I looked over to my sweet boy, watching him climb up and down the play structure, full of life. And yet without the same boisterous energy of his playmates. He has energy for miles, but it’s a different kind of energy. A heavier energy. Perhaps an energy born of a lifetime of experiences no one should ever have to endure. An energy honed after four and half years of literally fighting for his life against one of the most severe heart defects, hypoplastic left heart syndrome. And I was sad for him, sad for how hard he has fought just to play on the playground like other kids.
And I found myself angry. Angry at a group of 3- and 4-year olds. Seriously. Ridiculous, right? My son has the sweetest classmates, and I love them. But, in that moment, I was angry. And sad. And I was resentful of their sweet lives, which are devoid of any pokes, prods and horrific procedures.
The feeling passed quickly, but it surprised me.
I don’t often feel like my son has “missed out” on much in life. We really do try very hard to let him live as typical of a life as possible in spite of being medically fragile. He goes to preschool, he “plays” (as long as it’s a very loose interpretation of that word) sports, he loves to color and crash his cars, he has chores just like his sister. By most accounts, he lives a rich life.
And yet, sometimes, the reality of what he’s been through still hits me.
So this is what I would say to those who watch from the sidelines and wonder how we do it: This life is tough on the inside.
Not always. Sometimes it’s amazing, and the blessings are overflowing. And 100 percent of the time, I am confident this is where God has called our family.
But even so, sometimes it is freaking scary.
Of course it is when you’re in the hospital and in survival mode. That’s kind of a no-brainer, right? Everyone can see that.
But sometimes it’s hard even when it doesn’t look like it.
There are the times when my mind races back to appointments that ended in unexpected hospitalizations, which triggered a massive amount of anxiety and stress, having almost lost my child more than once. And my mind races towards the inevitable — will this be the appointment where we finally start to see his heart function decreasing or his body not liking his circulation?
Times when sweet chubby little hands reach out for medications, as much a part of life for him as playing with his little cars. And times when he can name all of his medications without skipping a beat.
Times when a new pediatrician stops short upon walking into the room, saying, “Wow. I just read his file, and this was not the child I expected to see.”
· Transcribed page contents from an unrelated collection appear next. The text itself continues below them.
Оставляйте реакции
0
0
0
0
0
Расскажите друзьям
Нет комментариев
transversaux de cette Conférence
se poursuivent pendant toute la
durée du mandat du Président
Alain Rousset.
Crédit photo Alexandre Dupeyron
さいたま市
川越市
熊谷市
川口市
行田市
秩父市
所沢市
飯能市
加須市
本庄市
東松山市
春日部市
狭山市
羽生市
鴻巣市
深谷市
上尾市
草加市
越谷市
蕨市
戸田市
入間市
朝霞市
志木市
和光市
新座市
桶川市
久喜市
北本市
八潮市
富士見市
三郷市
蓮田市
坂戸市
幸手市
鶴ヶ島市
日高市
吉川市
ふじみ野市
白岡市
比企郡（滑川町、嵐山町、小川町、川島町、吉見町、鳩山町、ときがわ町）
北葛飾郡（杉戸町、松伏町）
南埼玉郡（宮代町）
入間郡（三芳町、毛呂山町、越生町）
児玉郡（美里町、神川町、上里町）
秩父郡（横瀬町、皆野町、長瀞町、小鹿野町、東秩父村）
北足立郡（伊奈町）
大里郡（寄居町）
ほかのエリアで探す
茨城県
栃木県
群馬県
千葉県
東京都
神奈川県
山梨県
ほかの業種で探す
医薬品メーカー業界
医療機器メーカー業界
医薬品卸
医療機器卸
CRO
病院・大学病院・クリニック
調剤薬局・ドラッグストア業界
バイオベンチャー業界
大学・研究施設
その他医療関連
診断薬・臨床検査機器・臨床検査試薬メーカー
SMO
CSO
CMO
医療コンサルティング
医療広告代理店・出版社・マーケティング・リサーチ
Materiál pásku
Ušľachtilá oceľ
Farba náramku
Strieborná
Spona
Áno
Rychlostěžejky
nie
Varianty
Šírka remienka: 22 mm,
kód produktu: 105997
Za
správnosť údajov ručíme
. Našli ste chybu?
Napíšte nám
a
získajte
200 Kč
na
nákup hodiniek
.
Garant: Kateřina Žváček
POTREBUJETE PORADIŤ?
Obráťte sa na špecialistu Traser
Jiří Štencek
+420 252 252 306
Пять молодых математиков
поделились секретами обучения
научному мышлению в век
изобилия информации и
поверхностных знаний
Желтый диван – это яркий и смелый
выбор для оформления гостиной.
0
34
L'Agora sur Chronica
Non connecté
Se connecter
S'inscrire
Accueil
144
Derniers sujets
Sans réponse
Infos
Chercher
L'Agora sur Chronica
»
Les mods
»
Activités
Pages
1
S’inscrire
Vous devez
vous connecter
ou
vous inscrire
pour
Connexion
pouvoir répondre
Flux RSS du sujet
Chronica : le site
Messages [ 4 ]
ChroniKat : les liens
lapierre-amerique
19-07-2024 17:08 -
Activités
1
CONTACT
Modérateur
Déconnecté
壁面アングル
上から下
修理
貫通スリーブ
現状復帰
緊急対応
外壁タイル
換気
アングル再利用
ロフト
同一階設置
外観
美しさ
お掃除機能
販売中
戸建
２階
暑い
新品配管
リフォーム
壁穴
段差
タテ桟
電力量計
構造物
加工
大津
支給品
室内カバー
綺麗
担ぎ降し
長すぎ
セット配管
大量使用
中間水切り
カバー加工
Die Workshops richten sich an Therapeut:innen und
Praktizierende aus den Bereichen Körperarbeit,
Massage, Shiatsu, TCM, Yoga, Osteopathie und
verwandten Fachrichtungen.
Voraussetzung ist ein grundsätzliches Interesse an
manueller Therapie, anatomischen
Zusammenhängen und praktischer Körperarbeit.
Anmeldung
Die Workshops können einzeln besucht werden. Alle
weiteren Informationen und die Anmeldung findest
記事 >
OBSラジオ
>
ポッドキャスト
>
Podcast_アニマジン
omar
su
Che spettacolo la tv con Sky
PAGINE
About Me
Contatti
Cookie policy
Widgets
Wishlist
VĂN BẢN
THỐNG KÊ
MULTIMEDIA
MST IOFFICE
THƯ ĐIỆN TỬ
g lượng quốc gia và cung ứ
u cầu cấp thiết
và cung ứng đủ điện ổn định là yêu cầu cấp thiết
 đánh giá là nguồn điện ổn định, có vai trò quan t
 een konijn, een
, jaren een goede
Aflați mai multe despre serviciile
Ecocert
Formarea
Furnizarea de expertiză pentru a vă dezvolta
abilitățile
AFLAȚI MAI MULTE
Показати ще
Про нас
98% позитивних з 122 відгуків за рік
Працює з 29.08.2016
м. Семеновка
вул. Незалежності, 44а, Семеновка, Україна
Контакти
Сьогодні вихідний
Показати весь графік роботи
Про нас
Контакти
Or times when you watch him play on the playground, and realize that his life is so, so much bigger than any 4-year old’s should be, his worries deeper, his life experiences more colorful.
And it hits me again, almost as hard as the sucker punch from the initial moment of diagnosis. For just a moment, the clarity of it all, of everything he has been through, hits me. And it brings me to my knees.
For those of you on the outside, I say thank you for still keeping those of us on the inside grounded. Thanks for sticking around. Thank you for asking me how I’m doing, how my husband is doing, and how my son is doing and how his sweetheart, healthy big sister is doing.
Thank you for recognizing this journey isn’t always easy, but it’s the journey we’ve been called to.
Thank you for praying for us up close and from afar. Thank you for interceding on our behalf when we’re too tired or too scared to.
Thank you for not making it all about my son’s heart, about what makes him different, because it’s not always all about his heart. Someday, his heart will dictate decisions he makes in his life.
That day, it will be all about his heart.
But today is not that day.
Today, he just wants to be a boy, playing on the playground.
Thank you for letting him be that kid.